YOUR GOAL
Read through the records. Copy each line that has the word "below".

=== DATA SUPPLIED ===

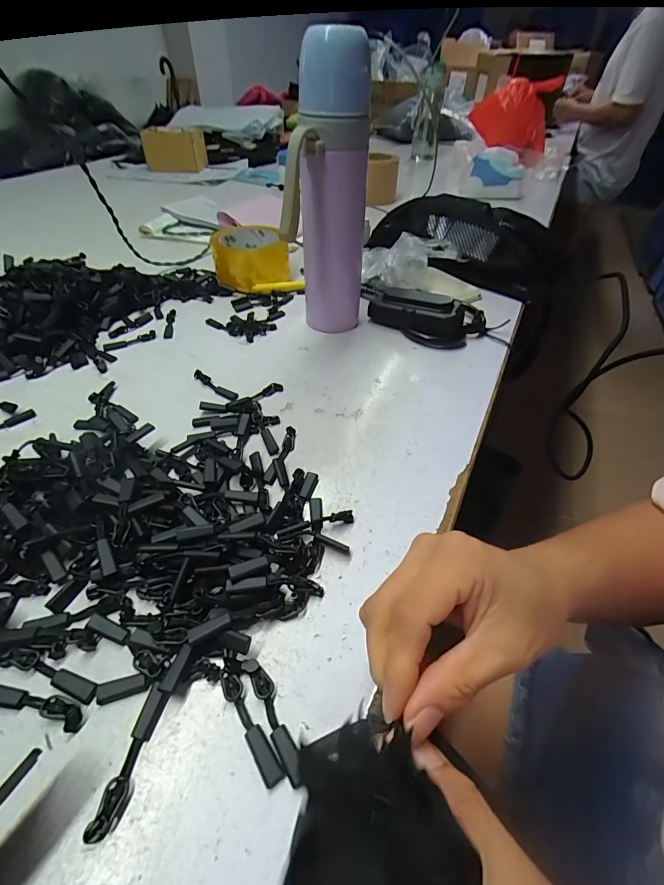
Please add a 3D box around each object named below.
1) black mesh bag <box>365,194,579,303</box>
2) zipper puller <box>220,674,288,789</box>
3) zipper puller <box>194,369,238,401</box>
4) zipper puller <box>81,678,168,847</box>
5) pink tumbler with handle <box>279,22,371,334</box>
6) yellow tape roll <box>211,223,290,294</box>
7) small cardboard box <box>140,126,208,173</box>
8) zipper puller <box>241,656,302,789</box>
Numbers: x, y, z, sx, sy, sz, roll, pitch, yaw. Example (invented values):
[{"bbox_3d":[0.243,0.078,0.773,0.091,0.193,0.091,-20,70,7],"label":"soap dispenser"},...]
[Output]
[{"bbox_3d":[0.195,-0.294,0.568,0.292,0.083,0.161,23,49,18],"label":"black mesh bag"},{"bbox_3d":[-0.041,0.139,0.189,0.009,0.004,0.053,-27,53,-26],"label":"zipper puller"},{"bbox_3d":[-0.115,-0.057,0.374,0.058,0.005,0.011,28,51,22],"label":"zipper puller"},{"bbox_3d":[-0.094,0.147,0.180,0.011,0.005,0.057,10,46,7],"label":"zipper puller"},{"bbox_3d":[-0.004,-0.224,0.376,0.074,0.243,0.100,4,46,2],"label":"pink tumbler with handle"},{"bbox_3d":[-0.111,-0.256,0.533,0.101,0.052,0.103,-4,46,-7],"label":"yellow tape roll"},{"bbox_3d":[-0.404,-0.747,0.981,0.135,0.086,0.076,8,46,5],"label":"small cardboard box"},{"bbox_3d":[-0.029,0.136,0.191,0.010,0.005,0.057,-22,51,-22],"label":"zipper puller"}]

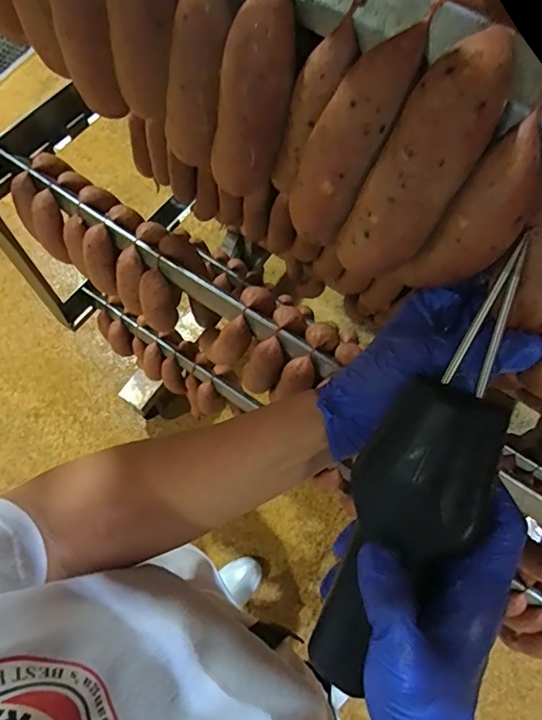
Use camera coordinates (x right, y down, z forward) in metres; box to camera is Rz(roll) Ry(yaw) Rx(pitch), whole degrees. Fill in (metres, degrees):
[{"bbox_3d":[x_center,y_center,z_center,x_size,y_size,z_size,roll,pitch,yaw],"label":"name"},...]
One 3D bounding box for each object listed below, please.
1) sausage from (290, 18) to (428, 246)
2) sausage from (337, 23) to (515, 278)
[{"bbox_3d":[0.034,-0.095,0.231,0.029,0.108,0.030,-28,71,-34],"label":"sausage"},{"bbox_3d":[0.065,-0.079,0.216,0.034,0.113,0.032,42,49,13],"label":"sausage"}]

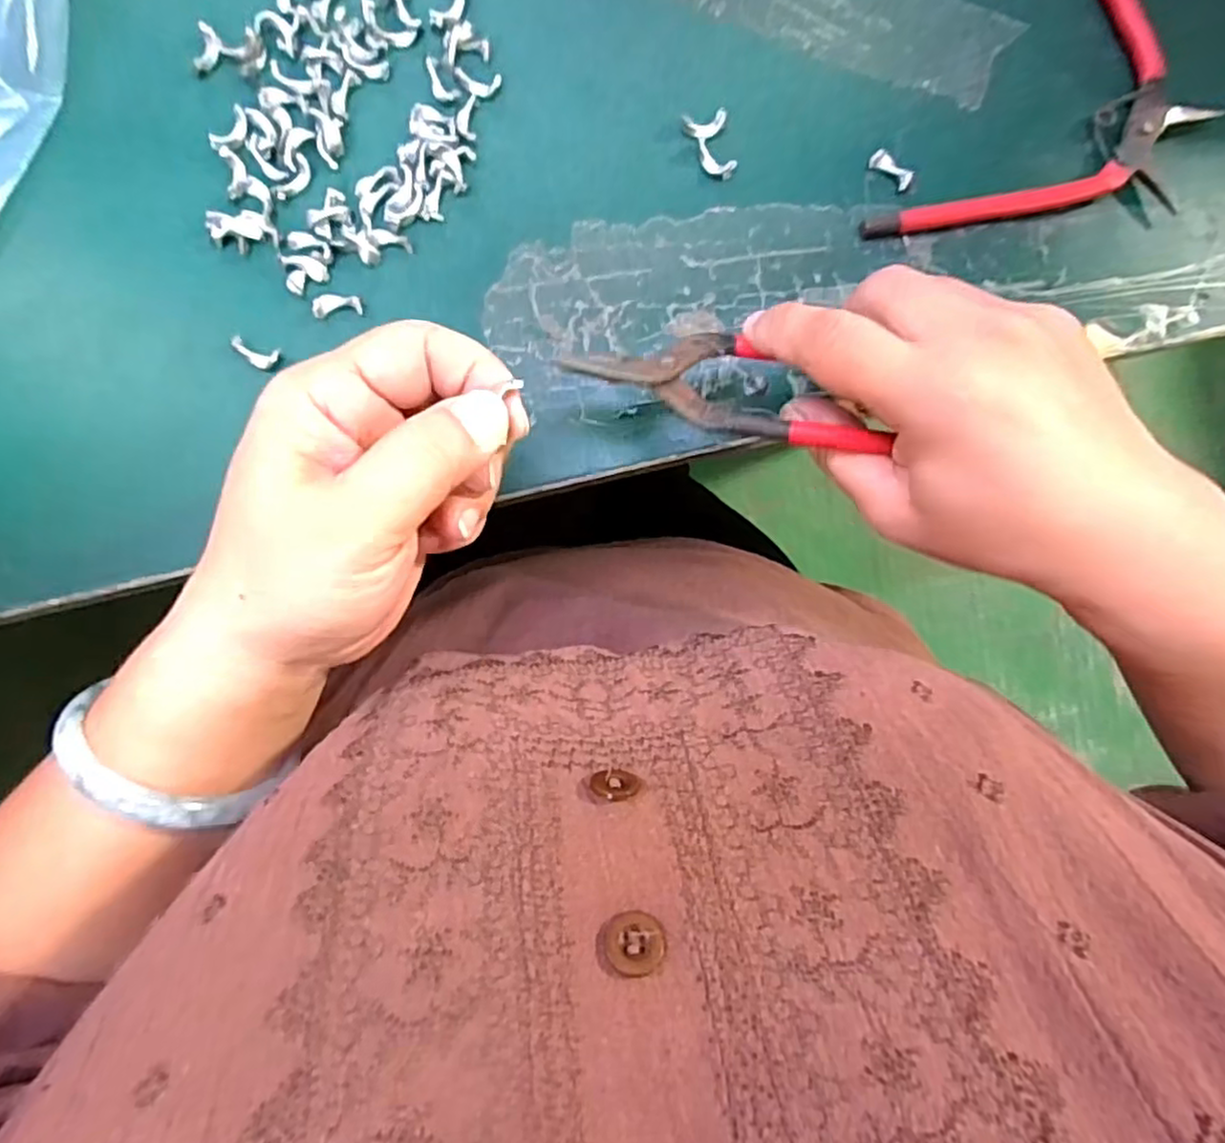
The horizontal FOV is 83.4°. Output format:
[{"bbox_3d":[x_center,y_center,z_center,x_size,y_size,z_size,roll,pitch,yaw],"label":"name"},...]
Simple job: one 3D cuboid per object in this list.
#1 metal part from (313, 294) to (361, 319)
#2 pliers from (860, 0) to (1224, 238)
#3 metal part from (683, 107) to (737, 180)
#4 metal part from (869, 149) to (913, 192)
[{"bbox_3d":[-0.108,-0.105,0.270,0.018,0.005,0.008,-9,88,-3],"label":"metal part"},{"bbox_3d":[0.189,-0.191,0.284,0.107,0.011,0.174,28,86,-1],"label":"pliers"},{"bbox_3d":[0.042,-0.174,0.279,0.017,0.006,0.027,-23,89,-4],"label":"metal part"},{"bbox_3d":[0.115,-0.165,0.282,0.019,0.005,0.008,40,86,-1],"label":"metal part"}]

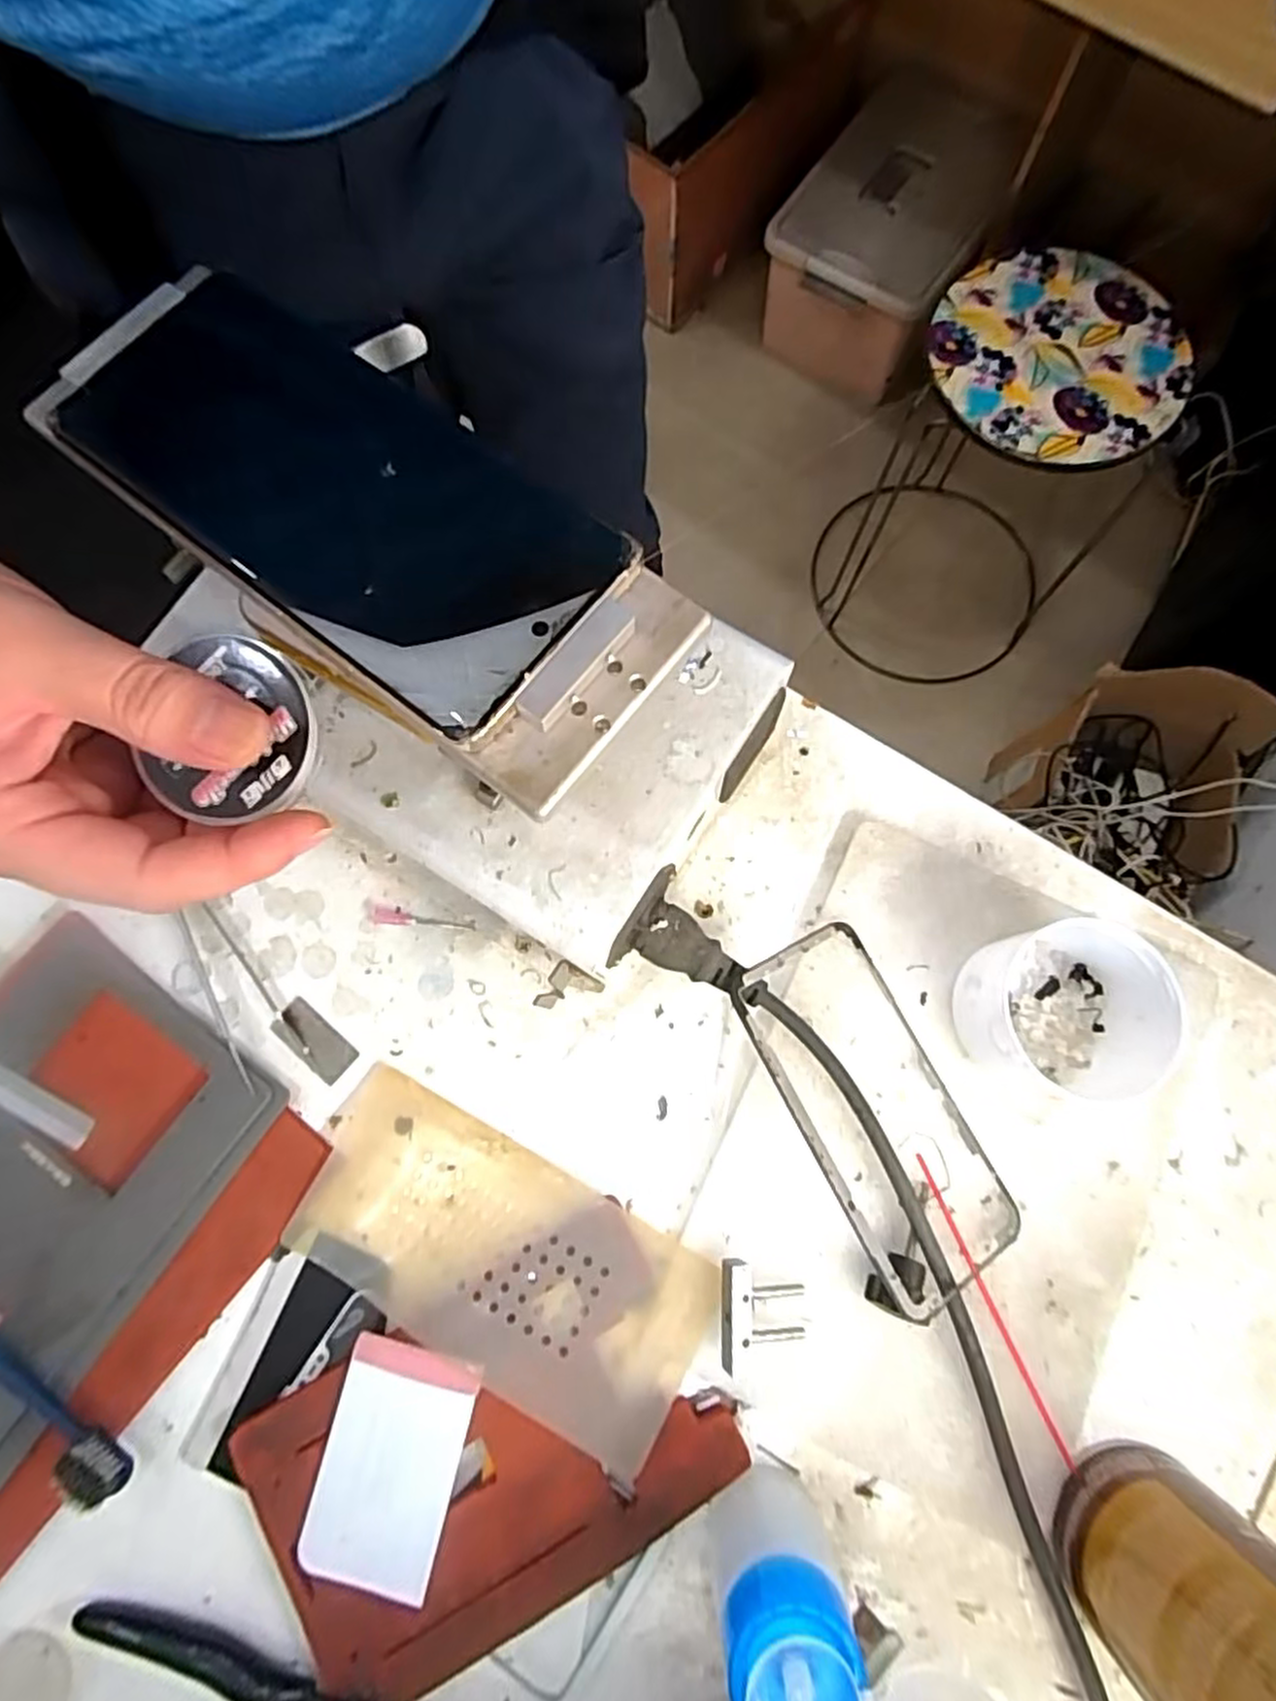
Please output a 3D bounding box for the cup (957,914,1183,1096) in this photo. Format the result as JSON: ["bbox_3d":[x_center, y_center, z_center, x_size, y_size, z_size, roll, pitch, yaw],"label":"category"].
[{"bbox_3d":[0.165,0.061,0.293,0.063,0.044,0.067,0,76,1],"label":"cup"}]

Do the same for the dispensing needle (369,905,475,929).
[{"bbox_3d":[-0.098,0.031,0.335,0.048,0.004,0.008,5,76,2],"label":"dispensing needle"}]

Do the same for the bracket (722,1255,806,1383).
[{"bbox_3d":[0.047,0.181,0.284,0.032,0.014,0.045,3,76,2],"label":"bracket"}]

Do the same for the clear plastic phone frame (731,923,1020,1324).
[{"bbox_3d":[0.095,0.102,0.298,0.070,0.008,0.141,-23,78,-25],"label":"clear plastic phone frame"}]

===

OUTPUT OF THE EXERCISE
Please add a 3D box around each object named below.
One 3D bounding box for each object listed below, please.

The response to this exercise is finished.